La Iglesia de Jesucristo tiene una larga historia de inclusión musical. Jarrett afirma: «Siempre ha existido una cultura musical». A medida que otras religiones comenzaron a llegar al valle tras el asentamiento inicial, descubrieron que su música era aceptada y apreciada por los santos. Se desarrolló una ética de compartir la música entre las diversas religiones, y el Coro del Tabernáculo a menudo recurría al repertorio musical de otras religiones cristianas.
Michael Hicks, profesor de música de la Universidad Brigham Young, escribe: "Sobre todo, la gran abundancia de música en la Iglesia revela cuán incansables son los impulsos estéticos de sus miembros. Ya sea que surja o no un estilo distintivo de los Santos de los Últimos Días, la música de“Sin duda, muchos estilos seguirán inspirando a los Saints”.
Fue entonces cuando me di cuenta de un evidente descuido por mi parte. Las culturas no son fijas ni estáticas, sino fluidas y dinámicas. Cuando una colinda con otra, interactúan, se influyen y se mezclan.
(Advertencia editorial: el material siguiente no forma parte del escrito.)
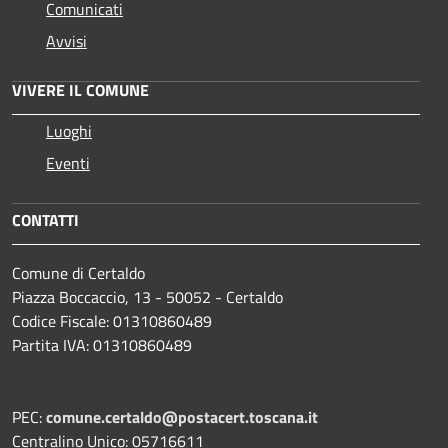
Comunicati
Avvisi
VIVERE IL COMUNE
Luoghi
Eventi
CONTATTI
Comune di Certaldo
Piazza Boccaccio, 13 - 50052 - Certaldo
Codice Fiscale: 01310860489
Partita IVA: 01310860489
PEC:
comune.certaldo@postacert.toscana.it
Centralino Unico: 05716611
Volviendo a dirigir nuestra conversación al Coro, le pregunto a Jarrett sobre las relaciones que se forjan entre los intérpretes del Coro del Tabernáculo de la Manzana del Templo. Me habla de la solidaridad y la buena voluntad que hay en el grupo. La exigencia de audicionar para el coro y la gran cantidad de compromisos posteriores pueden generar tensión en sus miembros. Además, todos son voluntarios y no reciben remuneración. A menudo se apoyan mutuamente, coordinando recursos cuando es necesario, actuando como un solo grupo. Se percibe una mentalidad de comunidad, similar a la que se encuentra en la comunidad de los Santos de los Últimos Días en general.
Fue entonces cuando me di cuenta de un evidente descuido por mi parte. Las culturas no son fijas ni estáticas, sino fluidas y dinámicas. Cuando una se relaciona con otra, interactúan, se influyen y se fusionan. El distintivo sentido de aceptación, aliento y apoyo que veo entretejido en la escena musical de Salt Lake City refleja los mismos atributos que son parte integral de la comunidad de los Santos de los Últimos Días, tanto musical como culturalmente. Este coro, y la cultura en general, establecieron un tono musical comunitario en el siglo XIX que influye en la comunidad musical unida y solidaria que impregna Salt Lake City, y el Wasatch Front en general, dos siglos después.
Jarrett resume el propósito del Coro en su componente más simple: «Es la alegría que se encuentra al crear o escuchar buena música. De eso se trata». Una actitud tan arraigada como el espíritu de comunidad que se encuentra en el Valle del Lago Salado.
La sal del sonido: Música en vivo en Salt Lake City
Descubre la escena musical en vivo durante tu visita a Utah. Los numerosos locales de Salt Lake City ofrecen algo para todos los amantes de la música. No te pierdas Salt of Sound para descubrirlo.